**Text block:**
※
As an adult, I am increasingly suspect of these sensations and images. Who is absent from these lovely pictures? Are they beautiful or ominous? Why is my body the one invited to frolic and take up space? When I experience freedom through flailing and flying which bodies are not entitled to this release? My Body as the Topic Coming Around Again takes on the impossible task of loving modern dance while trying to expose the inequities and exclusions on which it rests. How do we keep dancing while shifting the ground beneath our feet?

For me this research began in 2018 when I returned home to Connecticut after almost 20 years living away. I spent extensive time on-site at the Noyes School of Rhythm, a 100 year old dance camp, minutes from my home in Portland, CT. Noyes technique imagines the bodies as a series of units and spaces with a “spot” around the solar plexus.  Like other early modern techniques, Noyes dancers retrain their body in everyday actions like walking, running, and skipping in order to express freedom and grace. I intended to make a dance that celebrated early modern dance in the region but found myself increasingly drawn into questions around my own identity and legacy. It was inspiring and confusing to put on a toga and walk down a wooded path to dance with these women, many of them in their 70s and 80s. As we imagined ourselves as butterflies, or jaguars, I tried to understand my own place in this world? How has modern dance gifted me joy and freedom and how has it made me complicit in scripts of settler-colonialism? Is it possible to decouple these things?
※
**Required actions:**
(a) Do these statements agree with the modern dance passage? (i) The research began in 2018. (ii) The Noyes School of Rhythm is a dance camp about 50 years old. (iii) Noyes technique places a "spot" around the solar plexus. Answer yes or no for each, quoting the deciding words.
(b) Pick up the modern dance passage after its last sentence and continue it.
The records that follow have nothing to do with the modern dance passage.
※
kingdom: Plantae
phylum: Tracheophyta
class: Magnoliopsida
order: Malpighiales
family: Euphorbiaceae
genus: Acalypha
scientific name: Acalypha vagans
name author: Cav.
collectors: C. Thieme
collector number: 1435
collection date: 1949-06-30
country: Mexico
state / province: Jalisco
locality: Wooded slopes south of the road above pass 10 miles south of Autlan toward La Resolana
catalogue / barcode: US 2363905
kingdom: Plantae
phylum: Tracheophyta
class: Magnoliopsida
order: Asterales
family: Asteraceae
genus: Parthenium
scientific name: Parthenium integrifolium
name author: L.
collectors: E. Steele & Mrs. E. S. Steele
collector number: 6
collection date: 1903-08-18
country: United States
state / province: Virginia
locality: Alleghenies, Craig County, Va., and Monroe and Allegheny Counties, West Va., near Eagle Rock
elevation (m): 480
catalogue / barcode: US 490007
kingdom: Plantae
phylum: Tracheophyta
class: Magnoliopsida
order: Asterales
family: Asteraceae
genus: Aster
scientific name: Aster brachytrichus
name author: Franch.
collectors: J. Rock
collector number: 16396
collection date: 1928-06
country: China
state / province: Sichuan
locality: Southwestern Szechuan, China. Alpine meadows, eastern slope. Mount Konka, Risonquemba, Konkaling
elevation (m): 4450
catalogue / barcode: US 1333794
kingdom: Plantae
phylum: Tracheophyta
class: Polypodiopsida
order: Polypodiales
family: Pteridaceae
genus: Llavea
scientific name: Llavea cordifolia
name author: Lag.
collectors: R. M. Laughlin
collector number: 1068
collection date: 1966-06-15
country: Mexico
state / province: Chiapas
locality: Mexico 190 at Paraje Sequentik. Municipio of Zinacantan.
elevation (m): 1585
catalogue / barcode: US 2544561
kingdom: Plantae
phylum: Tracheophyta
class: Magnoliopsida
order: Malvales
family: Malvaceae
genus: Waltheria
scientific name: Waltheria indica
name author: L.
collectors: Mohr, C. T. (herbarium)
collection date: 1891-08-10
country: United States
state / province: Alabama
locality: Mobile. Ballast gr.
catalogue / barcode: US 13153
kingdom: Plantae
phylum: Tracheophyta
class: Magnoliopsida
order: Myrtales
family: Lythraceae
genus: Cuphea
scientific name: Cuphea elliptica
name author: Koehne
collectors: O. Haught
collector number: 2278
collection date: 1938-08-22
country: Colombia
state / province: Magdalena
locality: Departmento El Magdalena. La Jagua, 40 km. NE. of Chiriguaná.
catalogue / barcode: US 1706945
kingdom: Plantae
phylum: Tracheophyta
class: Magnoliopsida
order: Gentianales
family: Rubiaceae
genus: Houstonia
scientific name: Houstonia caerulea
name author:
※
**Outputs for the tasks:**
(a)
(i) Yes: "this research began in 2018"
(ii) No: "a 100 year old dance camp"
(iii) Yes: "with a “spot” around the solar plexus"

(b)
The evening-length work is arranged into three 20-minute volumes:

Vol 1 (land)

 

Examines the stories of the performance venue, considering how we are taught to imagine performance sites and our bodies as empty sites to be staged and occupied. Its central question is “how does it feel to dance on stolen land?” Creating a map of our training, as well as an autoethnographic reflection on the creation of the work itself. At the end of the piece, two dancers cradle one another against a wall, seemingly retracing their entire path up to that point. 

 

Vol. 1 was developed as part of an Art in the Community Garden Commission by LEIMAY Arts and the New York Restoration Project. It premiered in September 2021 and has been shown in NY, CT, VT, and MA. 

Vol 2 (visibility)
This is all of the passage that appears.